Untuk pertama kali dalam sejarah, Wakil Indonesia untuk AICHR (Komisi Hak Asasi Manusia Antar Pemerintah ASEAN), Dinna Wisnu mendorong secara konkret pemberantasan TPPO hingga ke level daerah.
Ini merupakan tahun ketiga Dinna secara aktif memantau situasi di lapangan dan berupaya membangun kerja sama di level daerah, nasional dan regional dan akhirnya mengambil jalan untuk secara khusus memberi perhatian pada Nusa Tenggara Timur sebagai daerah percontohan pemberantasan TPPO.
“Memang ada wilayah lain juga di Indonesia yang bermasalah dalam hal perdagangan orang, seperti di Jawa Barat, Batam, dan Kalimantan, tetapi sebagai awal, memberi perhatian pada NTT akan mengungkap banyak hal dan membangun pemahaman yang lebih baik tentang cara penanganan masalah secara nasional maupun regional," tutur Dinna dalam keterangan persnya kepada SINDOnews, Rabu (10/10/2018).
Dia memaparkan, di NTT hampir selalu ada korban meninggal dunia atau disiksa. Padahal sejumlah program pelayanan satu atap ada di sana demi memotong jalur-jalur non-prosedural untuk berangkat bekerja ke luar negeri.
Demikian pula masyarakat sipil dan para tokoh agama, kata dia, kabarnya sudah sangat aktif bergerak melawan tindakan kejahatan ini. Dia yakin pasti ada yang luput dari perhatian. Ada sistem yang tidak jalan. Buktinya ada yang tetap bisa menjual orang meskipun kabarnya pemda di sana “galak”.

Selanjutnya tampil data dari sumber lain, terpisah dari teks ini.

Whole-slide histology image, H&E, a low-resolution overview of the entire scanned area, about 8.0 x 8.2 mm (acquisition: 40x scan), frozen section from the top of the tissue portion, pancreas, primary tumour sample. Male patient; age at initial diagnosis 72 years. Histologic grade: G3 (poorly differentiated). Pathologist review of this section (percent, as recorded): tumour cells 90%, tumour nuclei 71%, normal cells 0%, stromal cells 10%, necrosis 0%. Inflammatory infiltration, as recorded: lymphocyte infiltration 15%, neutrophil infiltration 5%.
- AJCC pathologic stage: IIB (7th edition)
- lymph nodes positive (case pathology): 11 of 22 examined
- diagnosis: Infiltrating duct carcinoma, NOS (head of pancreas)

"Laporan yang masuk ke AICHR Indonesia sangat memprihatinkan. Melalui NTT saya sedang mengupayakan jalur komunikasi penyelesaian masalah perdagangan orang yang lebih efektif dengan Malaysia dan negara-negara ASEAN yang lain,” tutur Dinna Wisnu.

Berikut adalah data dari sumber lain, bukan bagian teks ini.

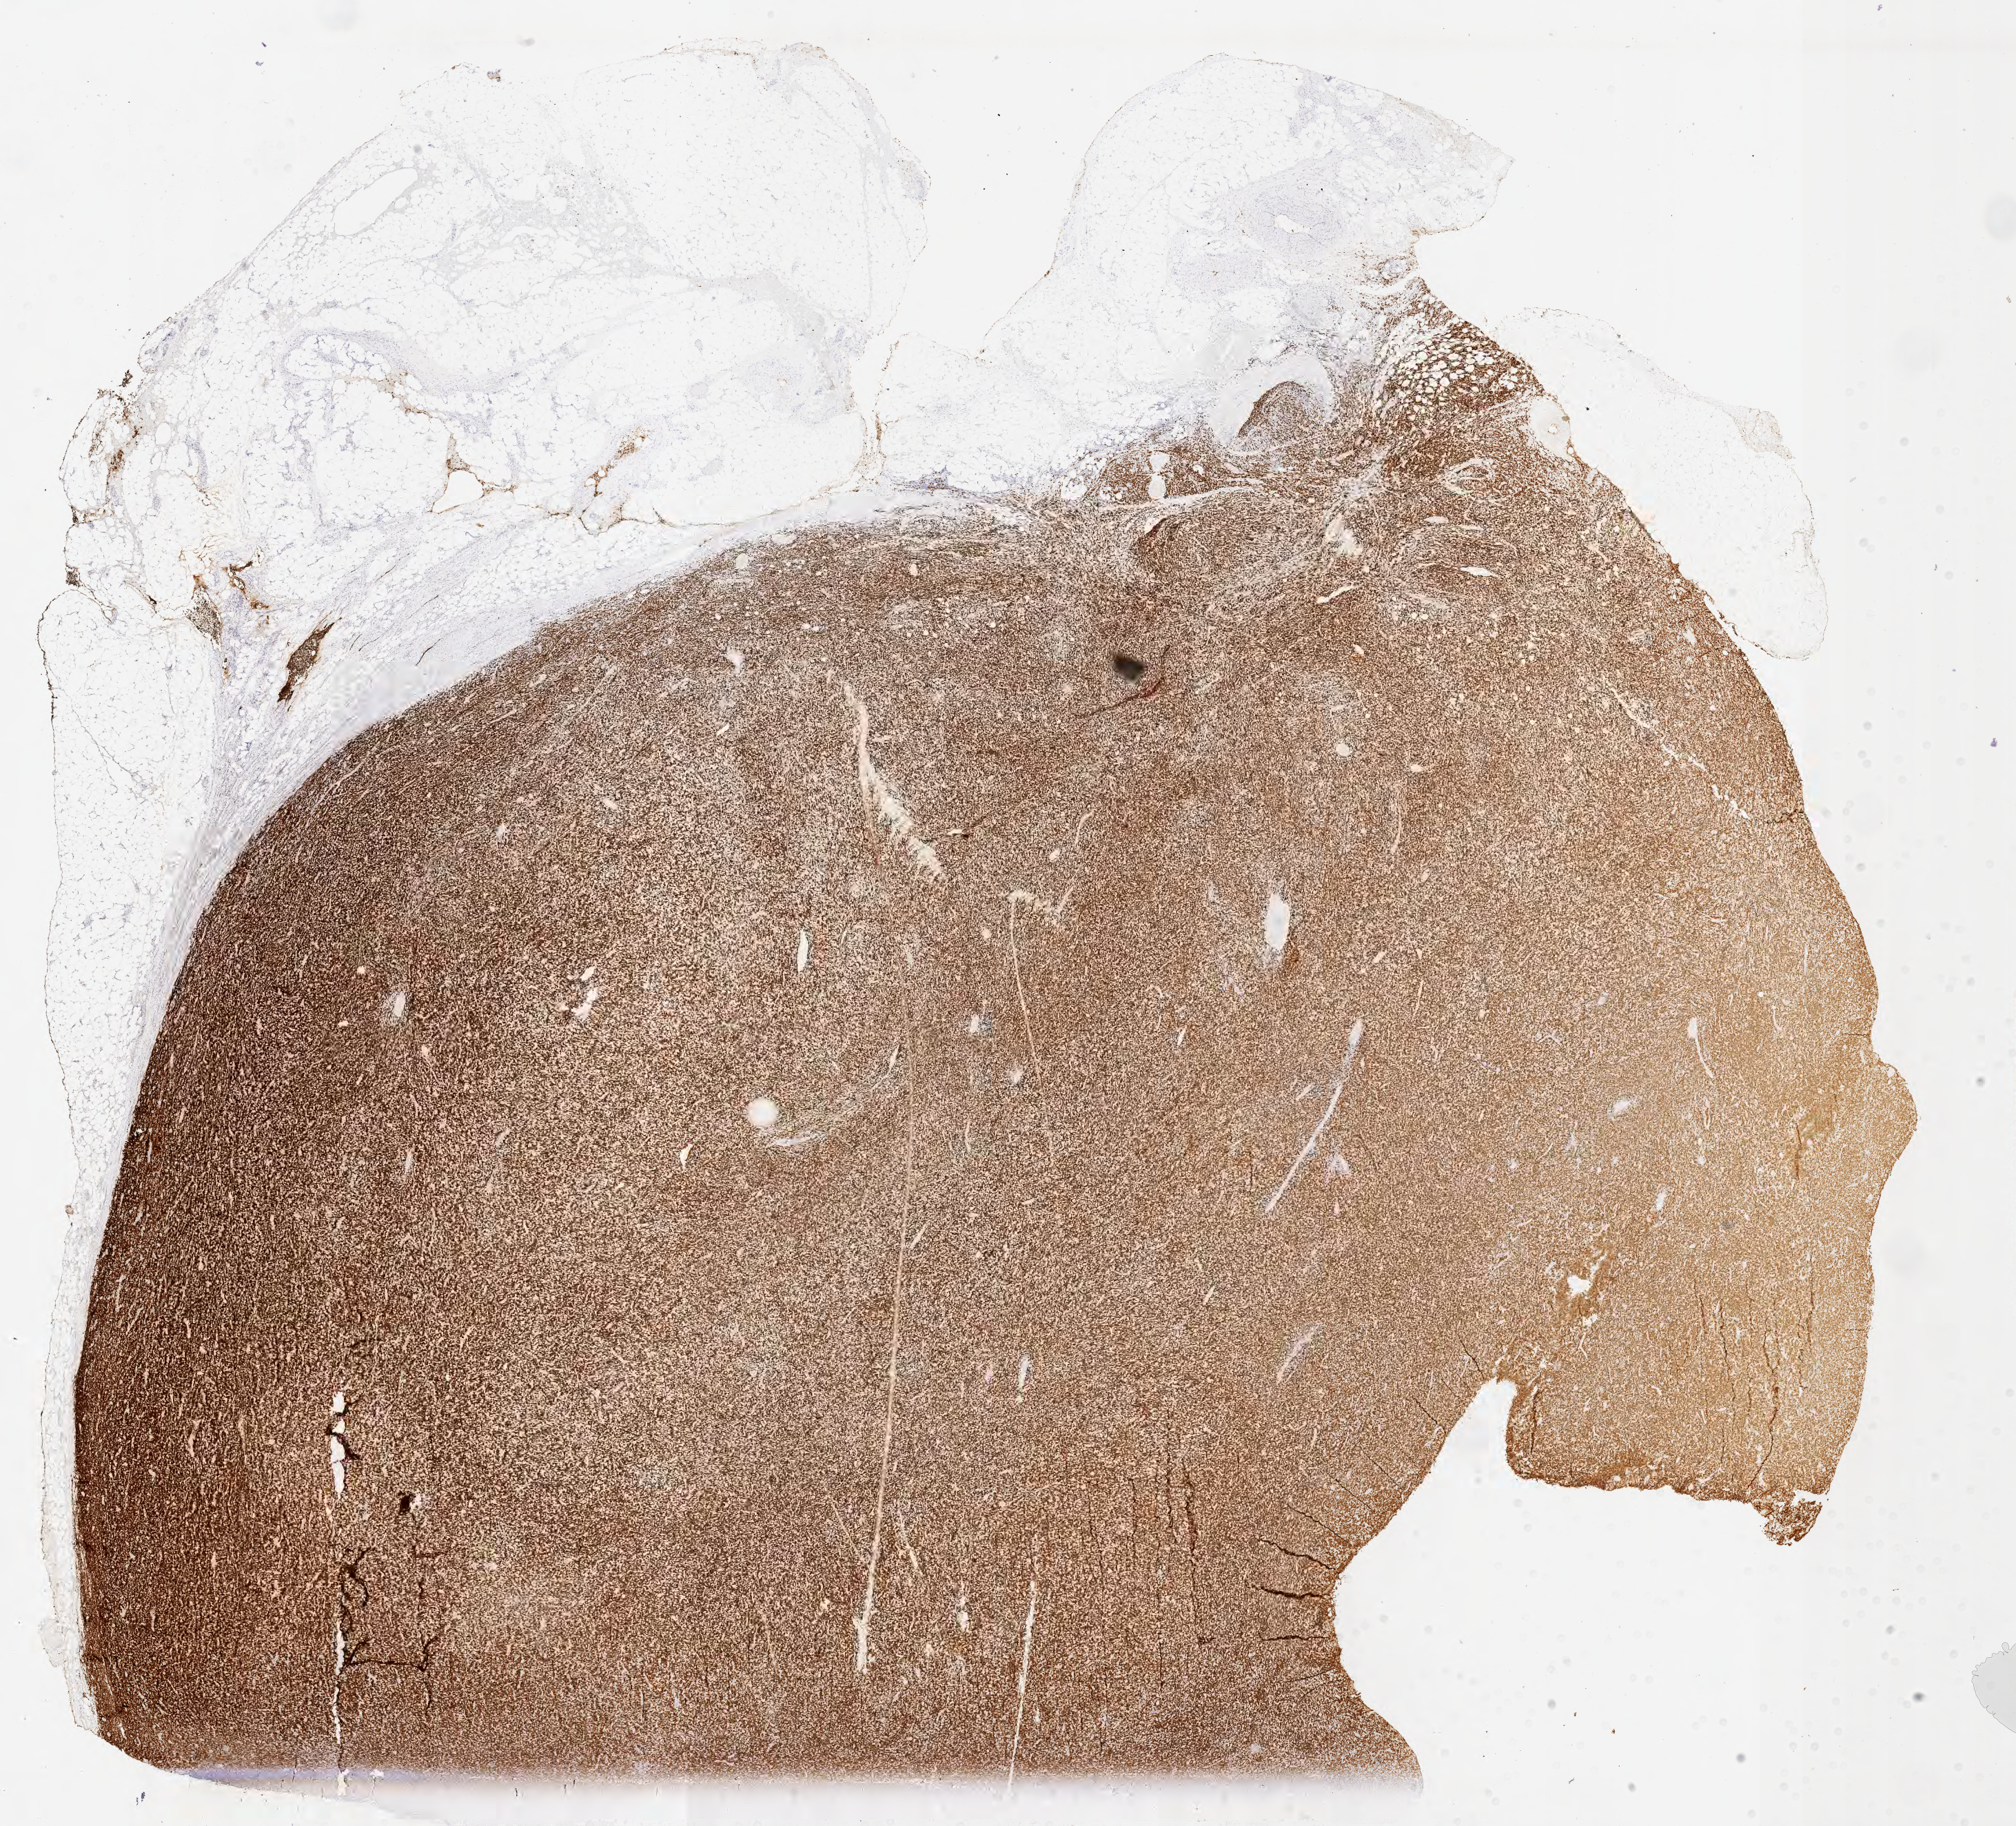
Whole-slide image, immunohistochemical stain for CD79a, whole scanned area (about 23.6 x 21.4 mm) shown as a low-resolution overview; tumor tissue; anatomic site: lymph node. Patient male; 54 years old.
Diagnosis: Diffuse large B-cell lymphoma, NOS.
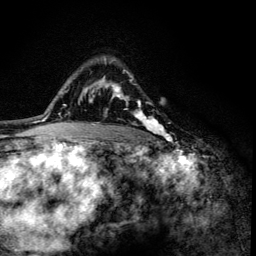
Breast MRI (dynamic contrast-enhanced), one axial slice. Position 94 of 134 along the scan axis. Cropped to one breast. Dynamic contrast-enhanced series, time point 2 of 6 at this slice position (early post-contrast). 3 T. TE 4.2 ms, TR 8.6 ms. 1.2 mm slice thickness. 256 × 256 image matrix, field of view 160 × 160 mm. Female patient.
Annotated regions visible in this slice (semi-automatic segmentation, software-assisted and operator-edited):
- enhancing-tissue mask used for the functional tumour volume (all voxels passing the contrast-enhancement thresholds inside the analysis volume; usually the tumour): box from (x=105, y=74) to (x=163, y=135) px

AICHR adalah Komisi Hak Asasi Manusia Antar Pemerintah ASEAN yang dibentuk pada tahun 2009. Tiap negara ASEAN punya satu orang wakil yang bertugas mengembangkan program untuk memajukan dan melindungi hak asasi manusia di ASEAN. Para wakil itu berkumpul secara rutin untuk menegosiasikan bentuk-bentuk pemajuan dan perlindungan HAM yang berjalan atau perlu dikembangkan.
“Isu pemberantasan TPPO berbasis hak asasi manusia adalah salah satu program prioritas AICHR sejak tahun 2016 dan inisiatornya adalah Wakil Indonesia di AICHR," tandasnya.
Dia memaparkan sejak November 2015 dilahirkan Konvensi ASEAN Anti Perdagangan Orang Khususnya Perempuan dan Anak (ACTIP/ASEAN Convention Against Trafficking in Persons, Especially Women and Children).
Berkat kegigihan AICHR, kata dia, sudah sembilan negara ASEAN, kecuali Brunei Darussalam yang meratifikasi konvensi tersebut.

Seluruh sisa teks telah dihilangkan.